When you expect to receive some cash in foreign currency (e.g. by the export of product items), you can utilize FX Margin Trading to manage the currency risks and to fix the amount of cash flow from currency fluctuation.

  • For instance, you sell a batch of toys to the foreign country (Japan) and expect to receive JPY 10,000,000 after 30 days (assume USD/JPY is currently 82.00, the USD amount is equivalent to USD 121,951.22)
  • Currency risk:

i. JPY depreciates, the amount received after 1 month drops in terms of USD (which does not favor the seller)

ii. JPY appreciates, the amount received after 1 month increases in terms of USD (which favors the seller)

  • To mitigate the drop of relative USD amount (i.e. Case (i)), you can choose to hedge the currency risk (either partially or fully)
  • Assume you choose to hedge the cash inflow in full. You may enter the contract to sell JPY 10,000,000 @ 82.00 relative to USD

a. Upon receiving the cash, USD/JPY reaches 83.00.

Dataset entries
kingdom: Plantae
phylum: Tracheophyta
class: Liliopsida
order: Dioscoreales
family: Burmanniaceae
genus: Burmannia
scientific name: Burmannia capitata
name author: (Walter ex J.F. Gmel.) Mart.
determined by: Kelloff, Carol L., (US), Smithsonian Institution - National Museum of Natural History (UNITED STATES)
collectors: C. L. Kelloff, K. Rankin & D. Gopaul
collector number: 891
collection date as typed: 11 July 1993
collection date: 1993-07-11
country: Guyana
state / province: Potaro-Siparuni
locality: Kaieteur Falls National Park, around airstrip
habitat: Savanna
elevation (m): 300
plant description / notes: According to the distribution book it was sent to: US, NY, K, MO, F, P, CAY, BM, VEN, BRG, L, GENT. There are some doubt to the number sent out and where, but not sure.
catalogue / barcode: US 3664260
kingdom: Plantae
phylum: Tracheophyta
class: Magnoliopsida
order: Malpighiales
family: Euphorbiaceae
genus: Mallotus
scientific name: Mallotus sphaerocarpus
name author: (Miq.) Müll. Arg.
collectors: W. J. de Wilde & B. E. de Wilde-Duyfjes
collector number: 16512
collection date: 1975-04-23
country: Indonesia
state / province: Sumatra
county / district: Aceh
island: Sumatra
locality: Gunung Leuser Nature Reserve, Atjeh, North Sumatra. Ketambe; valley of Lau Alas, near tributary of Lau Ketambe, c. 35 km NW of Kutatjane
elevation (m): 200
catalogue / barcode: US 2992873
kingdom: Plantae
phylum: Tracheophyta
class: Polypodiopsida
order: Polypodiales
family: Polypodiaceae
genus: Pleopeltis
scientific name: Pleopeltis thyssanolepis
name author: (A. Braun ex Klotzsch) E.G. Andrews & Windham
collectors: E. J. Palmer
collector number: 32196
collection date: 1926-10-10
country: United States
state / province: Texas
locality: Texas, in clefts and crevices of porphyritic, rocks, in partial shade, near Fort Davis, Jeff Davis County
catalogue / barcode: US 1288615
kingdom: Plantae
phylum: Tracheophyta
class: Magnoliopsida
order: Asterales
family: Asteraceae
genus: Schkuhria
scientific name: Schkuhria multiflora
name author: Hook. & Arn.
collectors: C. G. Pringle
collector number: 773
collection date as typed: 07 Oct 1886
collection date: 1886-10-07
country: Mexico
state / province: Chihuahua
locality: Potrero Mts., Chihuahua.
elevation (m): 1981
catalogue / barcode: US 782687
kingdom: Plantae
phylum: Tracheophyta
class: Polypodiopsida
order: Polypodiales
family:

> [EXERCISE DESCRIPTION]
Answer these questions from the currency-hedging passage:
1. How much JPY does the seller expect to receive, and after how many days?
2. Which movement of the JPY does the passage say does not favor the seller?
3. At what rate relative to USD does the full-hedge contract sell the JPY?
The records are separate from the text and unrelated to it.

> [TASK ANSWER]
1. JPY 10,000,000, after 30 days.
2. A depreciation of the JPY, because the amount received drops in terms of USD.
3. 82.00.